### 本文
============

2013/06/07

「死ぬ覚悟はできている」そう言ってじじいたちは立ち上がった (Ready to Die - Iggy and The Stooges)

Iggy and The Stooges - Ready to Die

唐突ですがここでひとつ、世界中の若い人たちが気付いていない重大な事実をお知らせします。人はみな誰でも年を取ります。肉体がだんだん衰えて、やがて死に至ります。

そんなの嘘だ、俺に限って年を取ることなんて絶対ない。そう思ってる人も多いことでしょう。今のあなたには信じられないことでしょうが、まぎれもない事実です。

年を取って肉体が衰えてくると、以前はよく見えてはずのものがだんだんよく見えなくなってきます。ちゃんと聞こえていた音が聞こえなくなってきます。何か言おうとすると咄嗟に言葉が出てこなくなったり、身体のあちこちがひっきりなしに痛むようになってきます。新しい言葉や名前がなかなか憶えられなくなってきます。以前は歩いて行くのが当り前だった所が、遠くて辿り着くことが困難な場所に思えてきます。いつでも来ようと思えば来られた場所が、ああここに来るのももう最後なのかなと思えてきます。

============

### 項目一覧
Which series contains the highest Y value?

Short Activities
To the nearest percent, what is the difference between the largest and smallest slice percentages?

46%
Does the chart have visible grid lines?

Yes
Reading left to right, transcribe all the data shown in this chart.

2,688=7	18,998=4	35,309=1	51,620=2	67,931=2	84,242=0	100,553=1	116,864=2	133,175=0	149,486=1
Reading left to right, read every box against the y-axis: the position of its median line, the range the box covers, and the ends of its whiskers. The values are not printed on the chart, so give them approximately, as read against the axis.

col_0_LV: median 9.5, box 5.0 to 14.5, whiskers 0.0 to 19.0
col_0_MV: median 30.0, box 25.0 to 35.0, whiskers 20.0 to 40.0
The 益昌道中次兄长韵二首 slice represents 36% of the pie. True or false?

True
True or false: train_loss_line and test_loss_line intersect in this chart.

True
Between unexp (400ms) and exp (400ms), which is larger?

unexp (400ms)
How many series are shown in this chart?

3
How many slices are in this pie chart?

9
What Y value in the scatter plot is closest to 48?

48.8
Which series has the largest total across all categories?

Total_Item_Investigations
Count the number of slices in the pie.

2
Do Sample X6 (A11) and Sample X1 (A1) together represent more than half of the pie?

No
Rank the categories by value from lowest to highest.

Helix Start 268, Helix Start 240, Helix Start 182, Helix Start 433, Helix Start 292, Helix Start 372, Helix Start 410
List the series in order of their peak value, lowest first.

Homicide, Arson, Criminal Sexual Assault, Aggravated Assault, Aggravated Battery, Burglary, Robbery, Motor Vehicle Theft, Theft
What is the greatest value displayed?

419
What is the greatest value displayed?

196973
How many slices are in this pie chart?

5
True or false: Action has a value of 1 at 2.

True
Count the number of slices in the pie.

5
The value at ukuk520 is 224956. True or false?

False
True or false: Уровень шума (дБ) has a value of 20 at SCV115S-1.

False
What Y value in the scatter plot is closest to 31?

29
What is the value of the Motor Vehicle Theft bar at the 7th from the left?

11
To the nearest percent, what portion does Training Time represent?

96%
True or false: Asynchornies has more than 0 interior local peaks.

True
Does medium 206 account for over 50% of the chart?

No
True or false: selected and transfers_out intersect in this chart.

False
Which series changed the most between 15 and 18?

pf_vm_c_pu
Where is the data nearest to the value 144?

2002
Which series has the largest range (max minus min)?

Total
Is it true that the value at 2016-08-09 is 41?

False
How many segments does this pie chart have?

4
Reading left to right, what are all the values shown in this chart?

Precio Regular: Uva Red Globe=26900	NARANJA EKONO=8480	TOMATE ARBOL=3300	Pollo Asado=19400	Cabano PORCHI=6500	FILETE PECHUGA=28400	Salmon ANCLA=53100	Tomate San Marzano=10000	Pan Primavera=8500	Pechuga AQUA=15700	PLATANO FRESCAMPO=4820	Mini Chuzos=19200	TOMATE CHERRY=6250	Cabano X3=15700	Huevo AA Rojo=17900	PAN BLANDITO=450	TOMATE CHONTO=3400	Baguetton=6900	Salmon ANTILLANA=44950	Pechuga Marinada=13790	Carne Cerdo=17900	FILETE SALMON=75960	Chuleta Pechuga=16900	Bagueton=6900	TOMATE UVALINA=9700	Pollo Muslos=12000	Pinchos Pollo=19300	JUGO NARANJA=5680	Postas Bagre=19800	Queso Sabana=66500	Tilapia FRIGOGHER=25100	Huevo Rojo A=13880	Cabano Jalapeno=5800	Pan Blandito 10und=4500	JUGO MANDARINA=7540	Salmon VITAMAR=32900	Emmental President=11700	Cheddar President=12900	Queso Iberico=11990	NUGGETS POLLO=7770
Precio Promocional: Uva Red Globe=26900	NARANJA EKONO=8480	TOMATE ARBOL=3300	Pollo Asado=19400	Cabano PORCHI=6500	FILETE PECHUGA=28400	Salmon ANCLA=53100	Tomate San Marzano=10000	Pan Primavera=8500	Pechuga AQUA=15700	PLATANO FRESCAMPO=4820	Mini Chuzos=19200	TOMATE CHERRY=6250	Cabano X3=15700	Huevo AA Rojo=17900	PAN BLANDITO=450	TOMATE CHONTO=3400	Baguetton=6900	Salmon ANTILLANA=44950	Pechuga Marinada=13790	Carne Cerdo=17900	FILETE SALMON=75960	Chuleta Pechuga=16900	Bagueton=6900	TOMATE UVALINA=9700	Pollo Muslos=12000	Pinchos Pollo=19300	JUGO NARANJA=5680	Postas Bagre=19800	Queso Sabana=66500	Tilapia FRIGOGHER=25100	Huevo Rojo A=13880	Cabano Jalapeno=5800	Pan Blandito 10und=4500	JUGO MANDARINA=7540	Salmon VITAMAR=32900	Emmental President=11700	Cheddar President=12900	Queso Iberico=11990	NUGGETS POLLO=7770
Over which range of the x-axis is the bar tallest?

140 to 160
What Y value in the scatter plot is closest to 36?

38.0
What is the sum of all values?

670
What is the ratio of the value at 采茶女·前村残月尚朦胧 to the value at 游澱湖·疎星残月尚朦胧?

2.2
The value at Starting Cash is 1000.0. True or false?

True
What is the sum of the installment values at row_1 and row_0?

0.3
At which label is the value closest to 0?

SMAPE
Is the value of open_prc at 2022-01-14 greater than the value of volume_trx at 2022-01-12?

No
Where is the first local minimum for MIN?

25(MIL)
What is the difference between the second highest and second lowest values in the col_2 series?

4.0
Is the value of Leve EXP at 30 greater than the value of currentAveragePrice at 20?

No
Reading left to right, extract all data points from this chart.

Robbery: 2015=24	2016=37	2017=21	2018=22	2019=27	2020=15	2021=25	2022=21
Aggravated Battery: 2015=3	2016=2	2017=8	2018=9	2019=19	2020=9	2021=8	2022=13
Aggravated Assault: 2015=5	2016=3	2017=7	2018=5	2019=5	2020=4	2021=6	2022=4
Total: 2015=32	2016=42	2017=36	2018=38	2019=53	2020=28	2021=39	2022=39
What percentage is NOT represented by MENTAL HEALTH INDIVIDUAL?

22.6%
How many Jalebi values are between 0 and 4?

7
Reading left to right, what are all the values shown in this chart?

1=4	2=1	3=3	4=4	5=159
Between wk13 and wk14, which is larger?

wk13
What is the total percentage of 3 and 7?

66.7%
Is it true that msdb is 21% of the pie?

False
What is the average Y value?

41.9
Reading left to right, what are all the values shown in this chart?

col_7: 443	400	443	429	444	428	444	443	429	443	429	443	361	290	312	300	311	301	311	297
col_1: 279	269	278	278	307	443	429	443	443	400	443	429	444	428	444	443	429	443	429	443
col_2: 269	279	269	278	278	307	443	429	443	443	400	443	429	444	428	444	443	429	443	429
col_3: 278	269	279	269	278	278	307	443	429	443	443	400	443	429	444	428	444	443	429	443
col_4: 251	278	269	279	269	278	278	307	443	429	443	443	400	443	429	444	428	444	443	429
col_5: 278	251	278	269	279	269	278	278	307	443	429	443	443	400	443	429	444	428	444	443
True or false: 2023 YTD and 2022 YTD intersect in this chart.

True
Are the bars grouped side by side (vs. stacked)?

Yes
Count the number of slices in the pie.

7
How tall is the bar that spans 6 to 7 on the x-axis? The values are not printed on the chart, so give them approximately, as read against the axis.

============

### 課題 1
本文で、年を取って肉体が衰えてくると起こるとされている変化をすべて挙げてください。
### 課題 2
本文のうち、「そんなの嘘だ、俺に限って年を」から「最後なのかなと思えてきます。」までの部分をそのまま書き写してください。
### 課題 3
本文が取り上げている曲は何で、どのアーティストによるものですか。
項目はここでは一切使用しません。

### 解答例 1
- 以前はよく見えていたものが、だんだんよく見えなくなる
- ちゃんと聞こえていた音が聞こえなくなる
- 何か言おうとすると、咄嗟に言葉が出てこなくなる
- 身体のあちこちがひっきりなしに痛むようになる
- 新しい言葉や名前がなかなか憶えられなくなる
- 以前は歩いて行くのが当り前だった所が、遠くて辿り着くことが困難な場所に思えてくる
- いつでも来ようと思えば来られた場所に来るのも、もう最後なのかなと思えてくる

### 解答例 2
そんなの嘘だ、俺に限って年を取ることなんて絶対ない。そう思ってる人も多いことでしょう。今のあなたには信じられないことでしょうが、まぎれもない事実です。

年を取って肉体が衰えてくると、以前はよく見えてはずのものがだんだんよく見えなくなってきます。ちゃんと聞こえていた音が聞こえなくなってきます。何か言おうとすると咄嗟に言葉が出てこなくなったり、身体のあちこちがひっきりなしに痛むようになってきます。新しい言葉や名前がなかなか憶えられなくなってきます。以前は歩いて行くのが当り前だった所が、遠くて辿り着くことが困難な場所に思えてきます。いつでも来ようと思えば来られた場所が、ああここに来るのももう最後なのかなと思えてきます。

### 解答例 3
Iggy and The Stoogesの「Ready to Die」です。